WHAT IS BEING ASKED:
From the material below, extract every line that contains the word "many". Matching is case-sensitive.

SUPPLIED DATA:
— START —
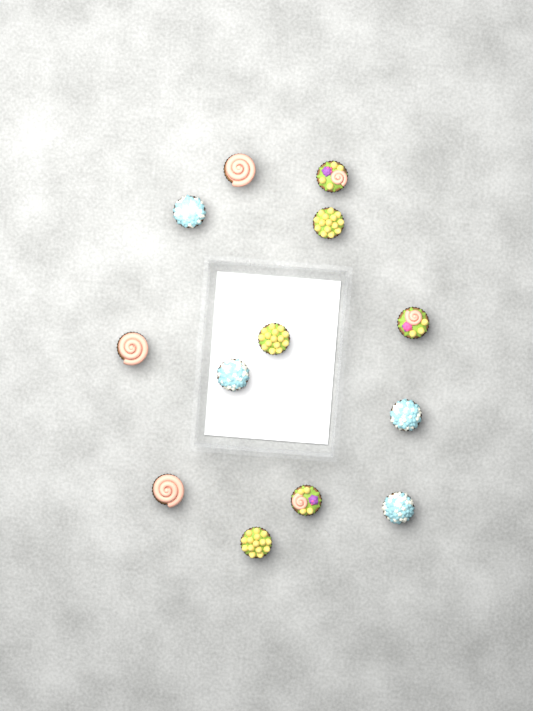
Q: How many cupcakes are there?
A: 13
— END —
— START —
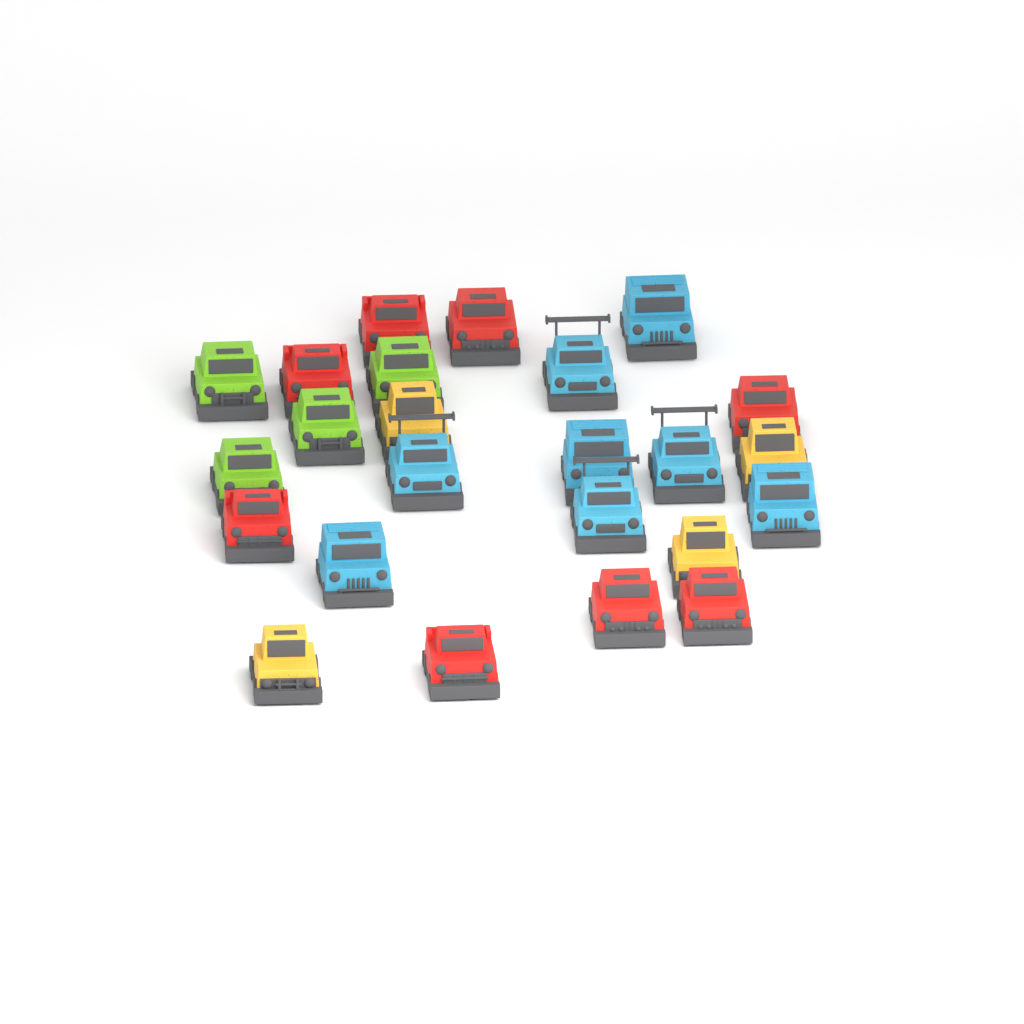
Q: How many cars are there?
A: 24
— END —
— START —
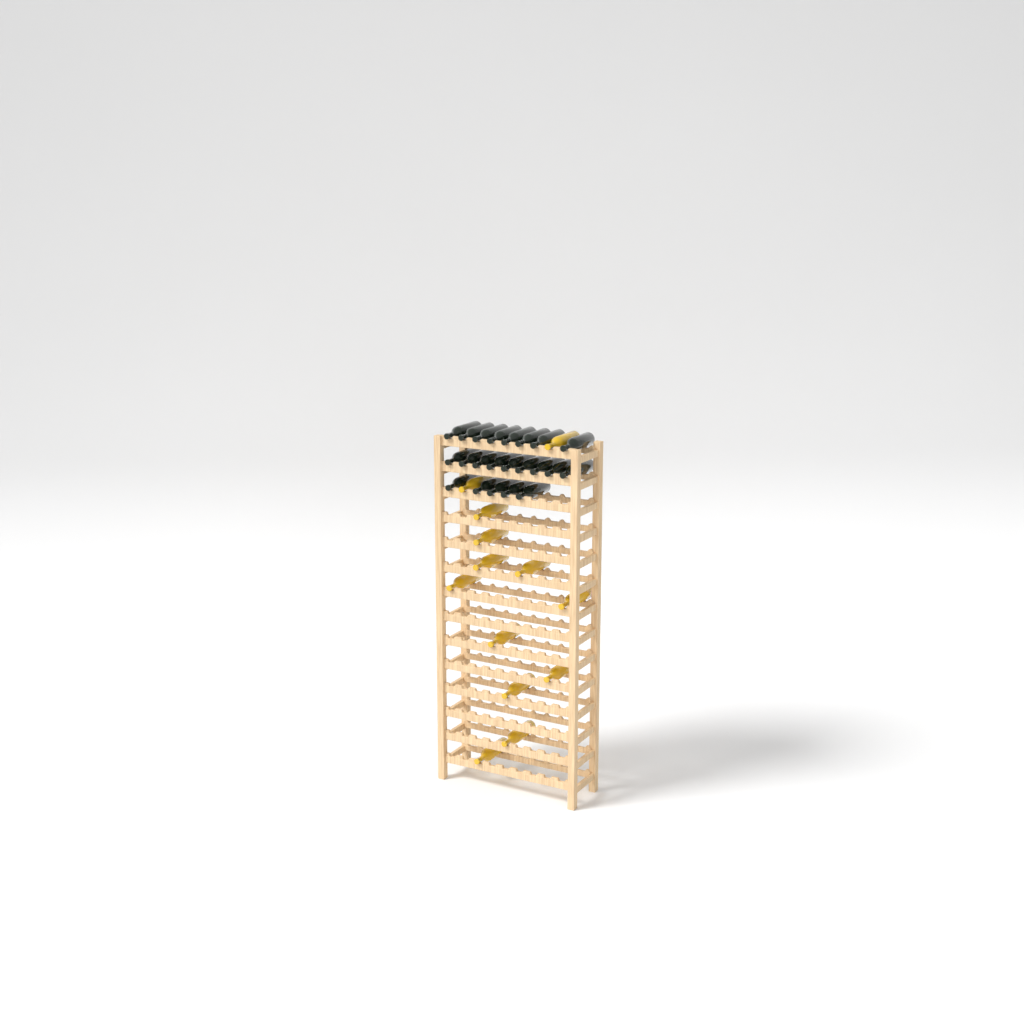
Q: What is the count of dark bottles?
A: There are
— END —
OUTPUT OF THE EXERCISE:
Q: How many cupcakes are there?
Q: How many cars are there?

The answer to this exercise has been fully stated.